►

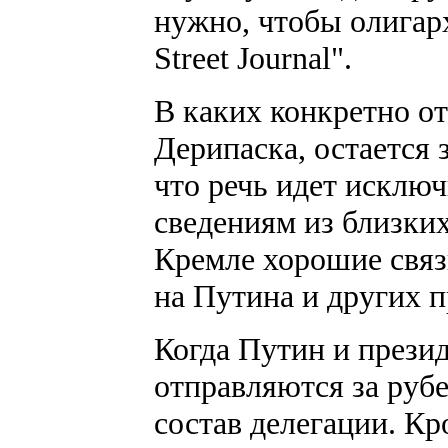
нужно, чтобы олигарх
Street Journal".
В каких конкретно о
Дерипаска, остается 
что речь идет исключ
сведениям из близких
Кремле хорошие связи
на Путина и других 
Когда Путин и прези
отправляются за руб
состав делегации. Кр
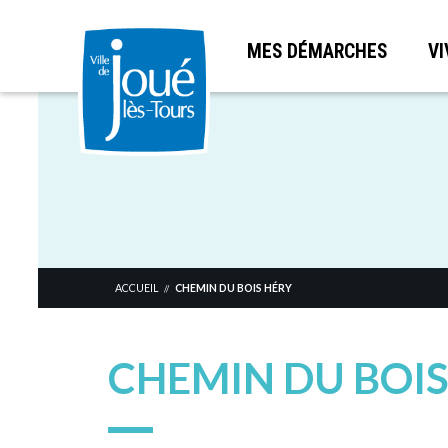
MES DÉMARCHES
VI
Aller
au
contenu
principal
ACCUEIL
CHEMIN DU BOIS HÉRY
//
CHEMIN DU BOIS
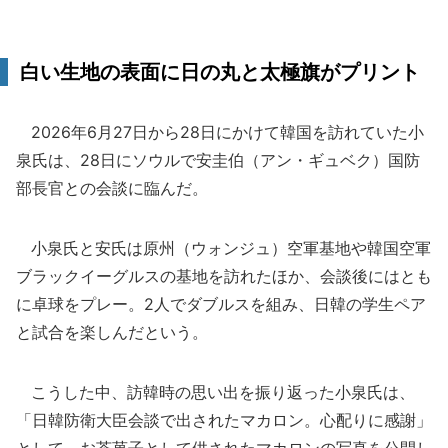
白い生地の表面に日の丸と太極旗がプリント
2026年6月27日から28日にかけて韓国を訪れていた小
泉氏は、28日にソウルで安圭伯（アン・ギュベク）国防
部長官との会談に臨んだ。
小泉氏と安氏は原州（ウォンジュ）空軍基地や韓国空軍
ブラックイーグルスの基地を訪れたほか、会談後にはとも
に卓球をプレー。2人でダブルスを組み、日韓の学生ペア
と試合を楽しんだという。
こうした中、訪韓時の思い出を振り返った小泉氏は、
「日韓防衛大臣会談で出されたマカロン。心配りに感謝」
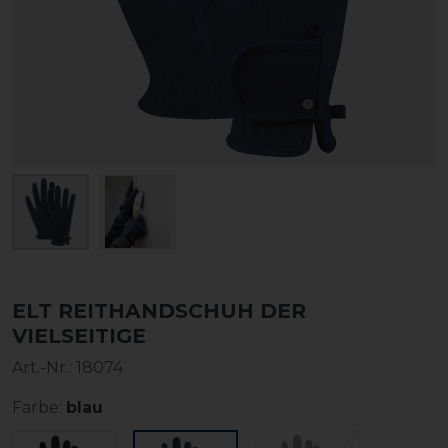
ELT REITHANDSCHUH DER
VIELSEITIGE
Art.-Nr.:
18074
Farbe:
blau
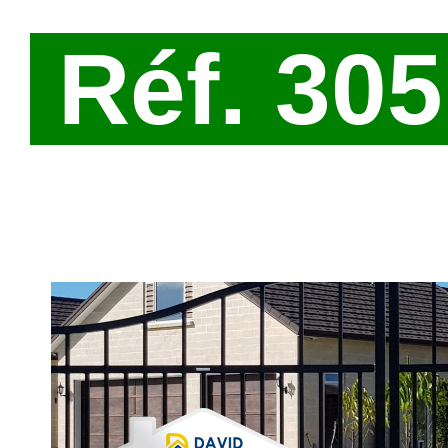
Réf. 30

◄

§ WHAT THE TASK REQUIRES: Reproduce every line of text in the data above without changing it, and leave the pictures out of your answer.

§ YOUR SOLUTION:
нужно, чтобы олигарх
Street Journal".
В каких конкретно о
Дерипаска, остается 
что речь идет исключ
сведениям из близких
Кремле хорошие связи
на Путина и других 
Когда Путин и прези
отправляются за руб
состав делегации. Кр
MES DÉMARCHES
VI
Aller
au
contenu
principal
ACCUEIL
CHEMIN DU BOIS HÉRY
//
CHEMIN DU BOIS
白い生地の表面に日の丸と太極旗がプリント
2026年6月27日から28日にかけて韓国を訪れていた小
泉氏は、28日にソウルで安圭伯（アン・ギュベク）国防
部長官との会談に臨んだ。
小泉氏と安氏は原州（ウォンジュ）空軍基地や韓国空軍
ブラックイーグルスの基地を訪れたほか、会談後にはとも
に卓球をプレー。2人でダブルスを組み、日韓の学生ペア
と試合を楽しんだという。
こうした中、訪韓時の思い出を振り返った小泉氏は、
「日韓防衛大臣会談で出されたマカロン。心配りに感謝」
ELT REITHANDSCHUH DER
VIELSEITIGE
Art.-Nr.:
18074
Farbe:
blau
Réf. 30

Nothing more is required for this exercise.